Related Work

The previous section described the relationship between Flask and a variety of efforts that involved capability-based systems or the interception of requests. This section describes the relationship between Flask and other efforts not previously mentioned. We focus on the research most directly related to Flask, although there are many other efforts with some relation to our work.

The security architecture of the Flask system is derived from the architecture of our previous prototype system DTOS [35], which had similar goals. However, while the DTOS security mechanisms were independent of any particular security policy, the mechanisms were not sufficiently rich to support some policies [43], especially dynamic security policies.

At the highest level of abstraction, the flexible security model for Flask is consistent with the Generalized Framework for Access Control (GFAC) [2]. However, the GFAC model assumes that all controlled operations in the system are performed in the same atomic operation in which the policy is consulted, which is very difficult to achieve in a practical system and is the primary obstacle that the Flask system has had to overcome.

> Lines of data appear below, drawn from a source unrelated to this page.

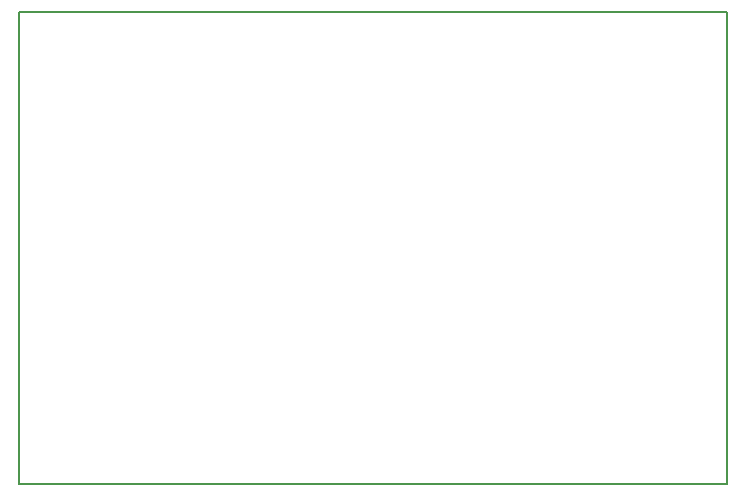
<source format=gbp>
G04 Layer_Color=128*
%FSLAX25Y25*%
%MOIN*%
G70*
G01*
G75*
%ADD18C,0.00500*%
D18*
X0Y157480D02*
X236221D01*
Y0D02*
Y157480D01*
X0Y0D02*
X236221D01*
X0D02*
Y157480D01*
M02*

</source>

The specific issue of revocation is not a new issue in operating system design, although it has received surprisingly little recognition. Multics [39] effectively provided immediate revocation of all memory permissions by invalidating segment descriptors. Redell and Fabry [42], Karger [24] and Gong [18] all describe approaches for revoking previously granted capabilities, though none were actually implemented. Spring [49] implemented a capability revocation technique, though only the capabilities were revoked, not migrated permissions. Revocation of memory permissions is naturally provided by microkernel-based systems with external paging support, such as Mach [31], though revocation is not extended to other permissions. DTOS provided the security server with the ability to remove permissions previously granted and stored in the microkernel's permission cache. However, except for memory permissions where Mach's mechanisms could be used, DTOS did not provide for revocation of migrated permissions [38].

The Flask prototype is implemented within a microkernel-based operating system with hardware-enforced address space separation between processes. Several recent efforts (e.g., SPIN [5], VINO [46] and the Java protection models in [50]) have presented software-enforced process separation. The distinction is essentially irrelevant for the Flask architecture. It is essential that some form of separation between processes be provided, but the particular mechanism is not mandated by the Flask architecture. The general applicability of key aspects of the Flask architecture to other systems was concretely demonstrated by the adoption of the DTOS architecture in the security framework of SPIN [20]. Indeed, we believe the abstract Flask architecture, and the lessons it teaches, can be applied to software other than operating systems, such as middleware or distributed systems, although of course vulnerability to insecurities in the underlying operating systems would remain.